"White trash" de John King appartient à cette catégorie de romans qui se méritent.

En effet, il est destiné au lecteur patient, tenace et placide, capable d'attendre - et d'atteindre - la 299ème page de ce roman, qui en comporte 375, pour comprendre ce qui va réunir ses deux protagonistes dont la vie est décrite et narrée de manière totalement indépendante nonobstant le fait qu'ils travaillent dans le même établissement hospitalier.

Et il ne les décevra pas car, oeuvrant dans la tradition du réalisme social britannique, John King, considéré comme une des figures majeures de littérature d'outre-Manche, livre, sur toile de fond du démantèlement du système de santé britannique et de fracture sociale aggravée par le thatchérisme, une passionnante et naturaliste immersion dans la culture populaire de son pays doublée d'un saisissant roman noir.

D'origine prolétaire, Ruby est une jeune infirmière dévouée, compatissante, résolument positive et altruiste qui s'investit totalement dans son métier au point de s'attacher aux patients, notamment ceux qui sont déshérités ou abandonnés en fin de vie, ce qui n'est forcément pas facile à gérer au quotidien, et qui compense par des soirées largement arrosées passées au pub ou en boîte avec ses amis.

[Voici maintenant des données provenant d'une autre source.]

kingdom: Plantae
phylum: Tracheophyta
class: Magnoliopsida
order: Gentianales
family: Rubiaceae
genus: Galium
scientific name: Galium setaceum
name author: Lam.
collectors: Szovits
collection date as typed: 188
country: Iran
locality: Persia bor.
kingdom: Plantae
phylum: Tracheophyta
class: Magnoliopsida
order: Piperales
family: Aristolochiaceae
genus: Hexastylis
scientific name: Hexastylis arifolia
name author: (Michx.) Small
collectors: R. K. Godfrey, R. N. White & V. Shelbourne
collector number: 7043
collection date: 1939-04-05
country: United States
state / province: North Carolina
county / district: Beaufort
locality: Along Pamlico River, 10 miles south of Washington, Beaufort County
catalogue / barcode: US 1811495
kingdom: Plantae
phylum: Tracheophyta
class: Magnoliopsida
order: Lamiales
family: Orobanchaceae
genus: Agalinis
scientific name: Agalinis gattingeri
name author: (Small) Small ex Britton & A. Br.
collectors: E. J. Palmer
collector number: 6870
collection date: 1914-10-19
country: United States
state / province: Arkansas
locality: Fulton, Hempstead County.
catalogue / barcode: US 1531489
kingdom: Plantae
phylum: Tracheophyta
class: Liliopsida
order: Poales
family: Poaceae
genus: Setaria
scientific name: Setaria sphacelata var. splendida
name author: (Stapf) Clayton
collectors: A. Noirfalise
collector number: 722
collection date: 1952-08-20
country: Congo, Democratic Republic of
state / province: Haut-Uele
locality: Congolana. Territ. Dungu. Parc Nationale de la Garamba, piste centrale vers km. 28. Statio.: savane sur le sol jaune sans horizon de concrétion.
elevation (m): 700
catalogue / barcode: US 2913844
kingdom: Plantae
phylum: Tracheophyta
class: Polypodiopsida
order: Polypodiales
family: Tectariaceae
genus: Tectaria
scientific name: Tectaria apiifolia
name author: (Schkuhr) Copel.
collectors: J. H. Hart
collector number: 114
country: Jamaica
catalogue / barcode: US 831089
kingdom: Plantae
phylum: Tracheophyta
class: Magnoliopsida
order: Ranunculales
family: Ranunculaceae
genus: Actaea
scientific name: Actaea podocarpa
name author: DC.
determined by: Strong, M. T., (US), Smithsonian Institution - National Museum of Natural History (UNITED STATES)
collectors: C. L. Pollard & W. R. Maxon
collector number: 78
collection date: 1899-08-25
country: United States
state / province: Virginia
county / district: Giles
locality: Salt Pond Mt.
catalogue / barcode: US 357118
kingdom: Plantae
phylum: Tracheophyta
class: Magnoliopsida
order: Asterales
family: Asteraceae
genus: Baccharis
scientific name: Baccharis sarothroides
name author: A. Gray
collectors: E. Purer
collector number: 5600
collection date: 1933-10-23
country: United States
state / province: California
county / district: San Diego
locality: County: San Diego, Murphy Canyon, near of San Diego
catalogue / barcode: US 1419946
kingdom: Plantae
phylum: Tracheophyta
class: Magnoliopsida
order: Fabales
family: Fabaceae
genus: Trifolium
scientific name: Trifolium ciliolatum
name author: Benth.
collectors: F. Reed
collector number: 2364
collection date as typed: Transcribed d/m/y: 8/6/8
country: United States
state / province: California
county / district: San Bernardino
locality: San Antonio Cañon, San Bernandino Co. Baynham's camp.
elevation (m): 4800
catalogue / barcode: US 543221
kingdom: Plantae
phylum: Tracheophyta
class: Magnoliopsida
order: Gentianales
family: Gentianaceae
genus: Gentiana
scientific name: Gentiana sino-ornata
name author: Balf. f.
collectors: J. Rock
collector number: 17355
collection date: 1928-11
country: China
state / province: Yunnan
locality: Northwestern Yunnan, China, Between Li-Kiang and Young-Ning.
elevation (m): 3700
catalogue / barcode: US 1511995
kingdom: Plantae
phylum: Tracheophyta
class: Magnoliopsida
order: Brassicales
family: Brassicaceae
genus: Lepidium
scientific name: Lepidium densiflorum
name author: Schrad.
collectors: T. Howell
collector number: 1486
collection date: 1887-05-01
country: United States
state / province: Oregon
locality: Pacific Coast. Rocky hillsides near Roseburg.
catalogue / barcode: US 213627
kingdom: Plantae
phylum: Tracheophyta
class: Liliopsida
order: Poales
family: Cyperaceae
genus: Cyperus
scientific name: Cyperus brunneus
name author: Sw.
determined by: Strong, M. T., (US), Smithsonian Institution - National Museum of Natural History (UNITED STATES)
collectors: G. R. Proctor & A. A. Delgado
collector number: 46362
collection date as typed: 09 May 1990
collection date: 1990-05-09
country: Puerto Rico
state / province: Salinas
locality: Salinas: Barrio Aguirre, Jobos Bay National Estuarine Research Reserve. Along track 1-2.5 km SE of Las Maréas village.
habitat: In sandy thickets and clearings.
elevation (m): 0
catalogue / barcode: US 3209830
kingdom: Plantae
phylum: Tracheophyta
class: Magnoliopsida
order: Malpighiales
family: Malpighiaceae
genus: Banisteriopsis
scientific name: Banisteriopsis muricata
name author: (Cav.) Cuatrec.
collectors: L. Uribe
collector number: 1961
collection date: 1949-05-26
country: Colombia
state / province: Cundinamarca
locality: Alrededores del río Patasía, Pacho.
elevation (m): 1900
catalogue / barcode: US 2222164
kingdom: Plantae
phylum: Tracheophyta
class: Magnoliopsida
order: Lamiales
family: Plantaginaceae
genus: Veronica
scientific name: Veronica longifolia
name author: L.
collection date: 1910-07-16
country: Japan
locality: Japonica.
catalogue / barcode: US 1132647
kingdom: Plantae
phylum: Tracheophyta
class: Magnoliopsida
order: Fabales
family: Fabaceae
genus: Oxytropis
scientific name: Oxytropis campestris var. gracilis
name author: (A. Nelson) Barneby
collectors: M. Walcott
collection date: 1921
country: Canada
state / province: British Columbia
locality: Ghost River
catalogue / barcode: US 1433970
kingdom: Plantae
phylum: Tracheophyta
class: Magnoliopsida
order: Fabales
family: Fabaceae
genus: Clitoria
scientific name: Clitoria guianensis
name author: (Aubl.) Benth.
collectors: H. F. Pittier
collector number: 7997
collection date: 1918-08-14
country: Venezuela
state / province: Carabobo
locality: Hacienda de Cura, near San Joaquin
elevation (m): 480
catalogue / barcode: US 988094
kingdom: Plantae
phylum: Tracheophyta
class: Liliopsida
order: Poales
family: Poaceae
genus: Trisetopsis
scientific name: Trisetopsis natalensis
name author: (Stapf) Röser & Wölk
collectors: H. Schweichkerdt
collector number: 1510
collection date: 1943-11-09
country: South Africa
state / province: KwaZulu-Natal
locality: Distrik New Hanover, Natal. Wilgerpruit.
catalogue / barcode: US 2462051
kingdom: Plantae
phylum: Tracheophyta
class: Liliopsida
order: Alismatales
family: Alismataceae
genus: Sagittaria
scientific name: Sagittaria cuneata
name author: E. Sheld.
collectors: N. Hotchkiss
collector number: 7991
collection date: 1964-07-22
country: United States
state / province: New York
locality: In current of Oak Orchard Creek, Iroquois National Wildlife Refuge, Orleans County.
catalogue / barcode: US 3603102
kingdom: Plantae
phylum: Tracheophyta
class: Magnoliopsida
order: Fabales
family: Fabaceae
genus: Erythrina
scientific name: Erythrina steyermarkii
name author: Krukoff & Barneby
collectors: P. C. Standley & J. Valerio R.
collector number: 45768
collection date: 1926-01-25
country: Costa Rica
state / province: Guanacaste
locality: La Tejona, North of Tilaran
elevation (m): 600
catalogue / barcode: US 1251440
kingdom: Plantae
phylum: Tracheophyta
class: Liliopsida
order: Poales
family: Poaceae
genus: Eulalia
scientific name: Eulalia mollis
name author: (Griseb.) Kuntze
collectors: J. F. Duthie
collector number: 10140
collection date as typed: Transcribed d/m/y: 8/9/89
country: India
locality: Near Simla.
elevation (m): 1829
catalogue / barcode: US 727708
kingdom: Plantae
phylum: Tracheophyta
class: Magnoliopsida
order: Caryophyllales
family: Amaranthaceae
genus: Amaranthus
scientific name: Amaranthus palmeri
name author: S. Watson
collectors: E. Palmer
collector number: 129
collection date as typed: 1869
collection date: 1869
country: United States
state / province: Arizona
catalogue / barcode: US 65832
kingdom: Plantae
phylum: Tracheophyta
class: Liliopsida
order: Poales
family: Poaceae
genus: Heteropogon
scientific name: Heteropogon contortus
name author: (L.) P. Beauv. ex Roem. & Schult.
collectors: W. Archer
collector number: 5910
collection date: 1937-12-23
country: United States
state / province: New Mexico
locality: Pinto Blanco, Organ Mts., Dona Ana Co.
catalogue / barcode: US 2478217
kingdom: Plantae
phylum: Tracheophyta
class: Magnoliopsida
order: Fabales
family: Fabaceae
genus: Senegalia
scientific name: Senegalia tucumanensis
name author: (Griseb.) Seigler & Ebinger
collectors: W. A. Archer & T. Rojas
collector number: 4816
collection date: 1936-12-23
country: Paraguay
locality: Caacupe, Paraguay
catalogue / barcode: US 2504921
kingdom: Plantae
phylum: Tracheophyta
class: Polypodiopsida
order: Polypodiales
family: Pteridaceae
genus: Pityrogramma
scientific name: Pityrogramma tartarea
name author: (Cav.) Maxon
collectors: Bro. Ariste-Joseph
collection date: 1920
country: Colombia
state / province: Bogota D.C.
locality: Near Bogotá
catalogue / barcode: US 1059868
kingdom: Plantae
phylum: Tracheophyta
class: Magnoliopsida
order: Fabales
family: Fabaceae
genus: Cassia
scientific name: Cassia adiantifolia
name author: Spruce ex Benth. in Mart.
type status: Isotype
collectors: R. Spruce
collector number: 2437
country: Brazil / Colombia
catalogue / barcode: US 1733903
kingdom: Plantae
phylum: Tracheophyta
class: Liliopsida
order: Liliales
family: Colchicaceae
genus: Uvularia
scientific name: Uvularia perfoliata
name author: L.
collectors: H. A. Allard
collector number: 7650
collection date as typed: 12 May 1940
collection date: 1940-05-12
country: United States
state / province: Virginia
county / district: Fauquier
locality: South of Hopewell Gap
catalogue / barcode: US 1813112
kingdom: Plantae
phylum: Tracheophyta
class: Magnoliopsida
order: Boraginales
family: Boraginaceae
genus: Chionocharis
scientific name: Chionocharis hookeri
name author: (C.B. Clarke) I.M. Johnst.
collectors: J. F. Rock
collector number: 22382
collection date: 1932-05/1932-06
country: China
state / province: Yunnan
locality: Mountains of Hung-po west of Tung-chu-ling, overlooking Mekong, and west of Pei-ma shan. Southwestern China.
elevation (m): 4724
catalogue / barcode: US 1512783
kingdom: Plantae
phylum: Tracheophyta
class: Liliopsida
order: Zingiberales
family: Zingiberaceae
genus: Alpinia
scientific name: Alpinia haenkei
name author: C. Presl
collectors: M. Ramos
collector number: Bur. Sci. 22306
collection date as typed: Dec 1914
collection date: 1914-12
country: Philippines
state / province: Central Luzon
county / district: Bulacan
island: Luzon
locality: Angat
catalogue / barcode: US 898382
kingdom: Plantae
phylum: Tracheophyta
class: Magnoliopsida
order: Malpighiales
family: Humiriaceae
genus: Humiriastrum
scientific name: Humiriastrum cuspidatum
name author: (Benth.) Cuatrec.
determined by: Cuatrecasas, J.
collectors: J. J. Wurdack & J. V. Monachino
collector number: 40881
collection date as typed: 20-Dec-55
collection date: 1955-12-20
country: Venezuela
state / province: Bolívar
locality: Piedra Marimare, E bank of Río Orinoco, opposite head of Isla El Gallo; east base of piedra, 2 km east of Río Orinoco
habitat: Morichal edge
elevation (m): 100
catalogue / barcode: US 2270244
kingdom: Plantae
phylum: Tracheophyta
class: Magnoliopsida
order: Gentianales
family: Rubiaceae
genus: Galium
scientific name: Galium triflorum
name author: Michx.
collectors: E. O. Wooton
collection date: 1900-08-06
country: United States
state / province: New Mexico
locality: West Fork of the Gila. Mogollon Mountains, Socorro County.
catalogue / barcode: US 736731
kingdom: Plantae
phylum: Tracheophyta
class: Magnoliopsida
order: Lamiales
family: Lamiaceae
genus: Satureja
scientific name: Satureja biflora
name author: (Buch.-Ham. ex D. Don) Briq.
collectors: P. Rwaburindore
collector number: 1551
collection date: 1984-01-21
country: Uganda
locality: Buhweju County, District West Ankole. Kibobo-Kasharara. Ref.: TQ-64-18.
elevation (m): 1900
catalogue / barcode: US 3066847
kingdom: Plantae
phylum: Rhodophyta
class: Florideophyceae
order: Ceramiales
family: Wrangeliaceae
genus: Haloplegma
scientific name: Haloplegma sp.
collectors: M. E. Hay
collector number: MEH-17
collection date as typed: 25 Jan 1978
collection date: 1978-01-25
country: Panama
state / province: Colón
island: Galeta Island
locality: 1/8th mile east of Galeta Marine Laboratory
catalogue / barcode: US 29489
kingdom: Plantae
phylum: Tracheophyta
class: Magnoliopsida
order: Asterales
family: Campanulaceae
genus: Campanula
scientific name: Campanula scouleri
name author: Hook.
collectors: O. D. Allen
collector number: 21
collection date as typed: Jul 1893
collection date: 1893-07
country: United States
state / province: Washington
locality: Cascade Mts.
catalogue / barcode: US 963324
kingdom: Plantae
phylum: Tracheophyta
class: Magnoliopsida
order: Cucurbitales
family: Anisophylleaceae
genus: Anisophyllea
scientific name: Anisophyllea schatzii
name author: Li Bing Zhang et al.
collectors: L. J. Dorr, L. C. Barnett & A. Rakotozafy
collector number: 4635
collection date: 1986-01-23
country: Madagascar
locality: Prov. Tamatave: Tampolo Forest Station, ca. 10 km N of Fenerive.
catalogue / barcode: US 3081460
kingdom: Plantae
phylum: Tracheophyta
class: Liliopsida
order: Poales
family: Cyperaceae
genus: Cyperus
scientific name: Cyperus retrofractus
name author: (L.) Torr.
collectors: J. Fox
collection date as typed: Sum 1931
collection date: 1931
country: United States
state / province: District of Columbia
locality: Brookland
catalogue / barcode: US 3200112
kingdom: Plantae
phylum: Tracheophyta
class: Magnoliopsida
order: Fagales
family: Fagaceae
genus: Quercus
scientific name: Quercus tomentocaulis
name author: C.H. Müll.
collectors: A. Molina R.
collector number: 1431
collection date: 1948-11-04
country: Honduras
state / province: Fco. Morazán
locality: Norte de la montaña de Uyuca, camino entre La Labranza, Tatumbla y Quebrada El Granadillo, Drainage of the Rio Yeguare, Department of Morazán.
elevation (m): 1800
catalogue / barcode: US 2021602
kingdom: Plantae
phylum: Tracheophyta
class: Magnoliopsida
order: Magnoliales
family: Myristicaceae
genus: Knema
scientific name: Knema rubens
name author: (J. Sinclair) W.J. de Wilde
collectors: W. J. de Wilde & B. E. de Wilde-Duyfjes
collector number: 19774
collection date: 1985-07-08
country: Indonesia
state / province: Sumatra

D'origine aisée, arrogant, cynique et dépourvu d'affect, M. Jeffreys, équivalent d'un énarque inféodé au dogme de la RCB, officie en solitaire comme consultant auprès de l'hôpital pour en réduire les dépenses.

Et comme il abhorre les "white trash", tous ceux qui, des bas-fonds, du sous-prolétariat et de la classe ouvrière laborieuse, coûte plus à la société qu'ils ne lui rapportent, il n'a aucun état d'âme pour opérer de manière drastique et même initier des solutions radicales.

Et tout irait pour le mieux dans le pire des mondes du Big Brother Jeffreys si sa route ne croisait pas celle de Ruby. Bonne lecture pour connaître la suite avec John King qui sait faire languir son lecteur pour mieux le saisir alors qu'il a baissé sa garde.

Le seul "bémol" tient à la traduction lisse de Clémence Sebag qui gomme le contraste de l'écriture originale présentée comme une valeur ajoutée par la critique anglosaxonne en ce qu'elle oppose la langue argotique utilisée pour le récit de Ruby à celle policée correspondant au profil de M. Jeffreys.